- **VORLIEGENDER TEXT**:

*-*-*

Gastautor / 18.09.2011 / 21:43 / 0 / Seite ausdrucken

Euro-“Rettung” : In dubio pro Rechtsbruch

Von Manfred Gillner

Zwischen dem deutschen Staatsvolk und den von ihm gewählten Bundestagsabgeordneten sowie der Regierung geht ein tiefer Riss. Das Vertrauen der Bürger zur Politik, das ohnehin schon lädiert war, ist durch das Verhalten von Regierung und Opposition in der europäischen Staatsschuldenkrise auf dem Nullpunkt angelangt. Hinzu kommt, dass die Unabhängigkeit des Bundesverfassungsgerichts angezweifelt wird. Der Respekt, den es einst genoss, ist verspielt.

Der Bürger erfährt in bisher nicht gekannter Deutlichkeit seine Ohnmacht. Die Mehrheit der Abgeordneten schert sich nicht um seinen Willen, sondern handelt, als wäre sie nicht vom Volk gewählt, sondern von einer fremden Macht eingesetzt worden, der sie mehr verpflichtet ist als dem Wähler.

Das völlige Versagen aller bisherigen Maßnahmen zur Rettung Griechenlands hat bei den meisten Politikern und der Regierung nicht zu der Erkenntnis geführt, dass man alles falsch gemacht hat. Man ist vielmehr der Ansicht, man müsse nur den Einsatz erhöhen, dann werde man auch irgendwann gewinnen. Es ist wie bei einem süchtigen Spieler im Casino, der die Kontrolle über sich selbst verloren hat und die Einsätze verdoppelt, um Verluste wettzumachen.

*-*-*

- **ARBEITSAUFTRAG 1**:
Schreiben Sie die Datensätze ab der Zeile mit „Yes, glassy steel“ bis einschließlich der letzten Zeile der Datensätze neu und setzen Sie dabei „metal tower“ an die Stelle von „glassy steel tower“, ohne sonst etwas zu ändern. Die Bilder gehören nicht in Ihre Antwort.

- **ENTNOMMENE ANGABEN**:
*-*-*

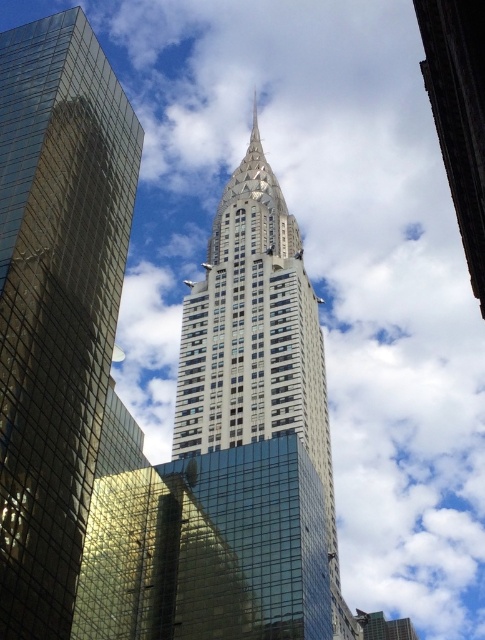
Is glassy steel skyscraper at center closer to the viewer compared to glassy steel tower at center?

Yes, glassy steel skyscraper at center is closer to the viewer.

Does glassy steel skyscraper at center have a greater width compared to glassy steel tower at center?

No.

At what (x,y) coordinates should I click in order to perform the action: click on glassy steel skyscraper at center. Please return your answer as a coordinate pair (x, y). The image size is (485, 640). Looking at the image, I should click on tap(55, 301).

Locate an element on the screen. This screenshot has width=485, height=640. glassy steel skyscraper at center is located at coordinates (55, 301).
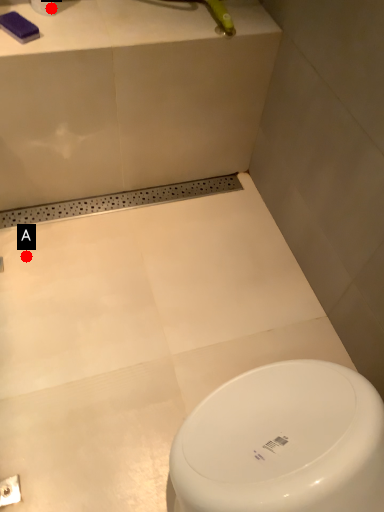
Question: Two points are circled on the image, labeled by A and B beside each circle. Which point appears closest to the camera in this image?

*-*-*

- **ARBEITSAUFTRAG 2**:
Geben Sie den Inhalt des Textes zur Euro-Rettung in zwei Sätzen wieder.

- **LÖSUNG 1**:
Yes, glassy steel skyscraper at center is closer to the viewer.

Does glassy steel skyscraper at center have a greater width compared to metal tower at center?

No.

At what (x,y) coordinates should I click in order to perform the action: click on glassy steel skyscraper at center. Please return your answer as a coordinate pair (x, y). The image size is (485, 640). Looking at the image, I should click on tap(55, 301).

Locate an element on the screen. This screenshot has width=485, height=640. glassy steel skyscraper at center is located at coordinates (55, 301).
Question: Two points are circled on the image, labeled by A and B beside each circle. Which point appears closest to the camera in this image?

- **LÖSUNG 2**:
Zwischen den Bürgern und den von ihnen gewählten Abgeordneten sowie der Regierung besteht ein tiefer Riss, und das Vertrauen in die Politik ist durch das Verhalten in der europäischen Staatsschuldenkrise auf dem Nullpunkt angelangt. Trotz des völligen Versagens der bisherigen Maßnahmen zur Rettung Griechenlands wollen die meisten Politiker den Einsatz erhöhen, ähnlich einem süchtigen Spieler im Casino, der seine Einsätze verdoppelt.